**Supplied information**.
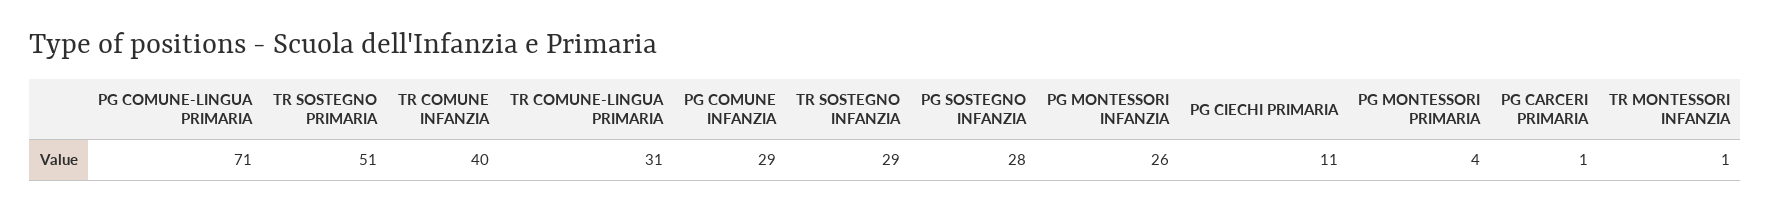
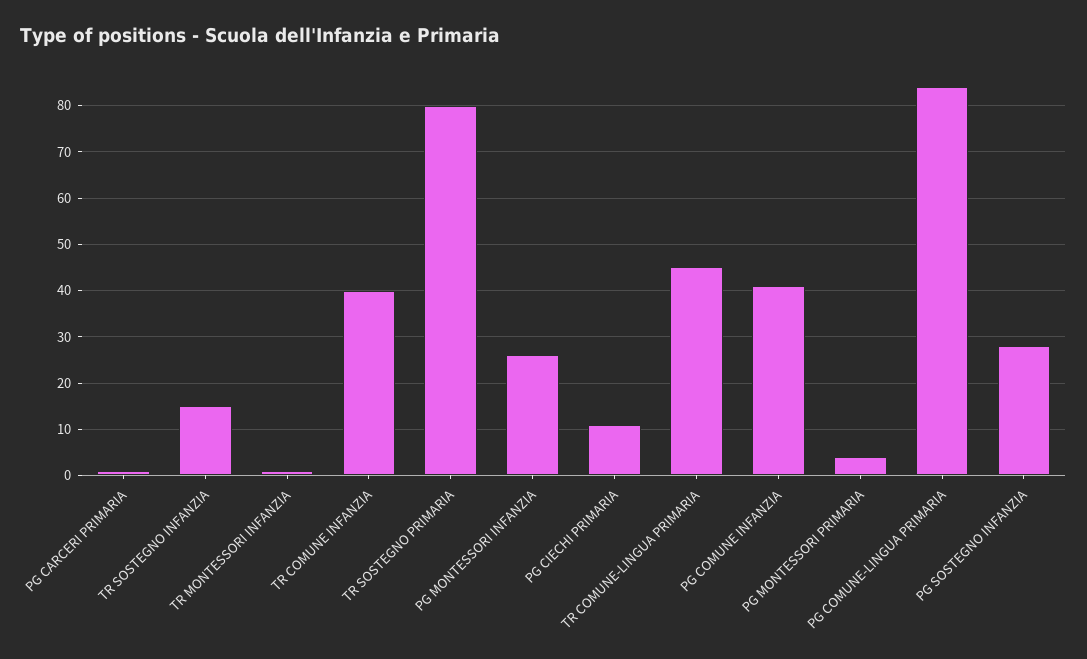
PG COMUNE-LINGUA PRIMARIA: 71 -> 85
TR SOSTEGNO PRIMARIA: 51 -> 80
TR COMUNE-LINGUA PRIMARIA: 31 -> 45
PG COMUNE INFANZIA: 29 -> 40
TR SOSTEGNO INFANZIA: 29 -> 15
==
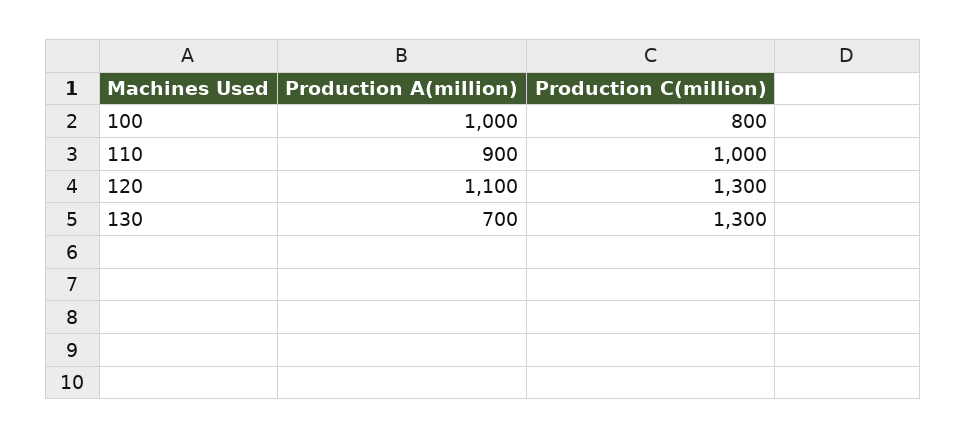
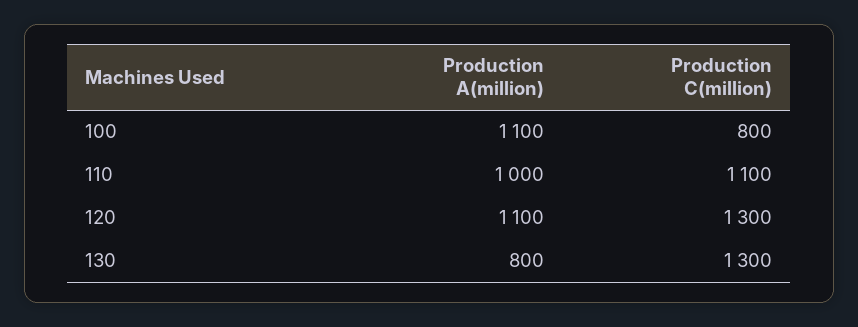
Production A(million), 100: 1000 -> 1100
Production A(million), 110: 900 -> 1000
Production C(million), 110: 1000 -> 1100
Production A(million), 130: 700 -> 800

**Prompt**.
Copy out precisely the lines from the line with "Production A(million), 110: 900 -> 1000" to the line with "Production A(million), 130: 700 -> 800" in the material above, including those two lines and omitting all the rest.

**Written answer**.
Production A(million), 110: 900 -> 1000
Production C(million), 110: 1000 -> 1100
Production A(million), 130: 700 -> 800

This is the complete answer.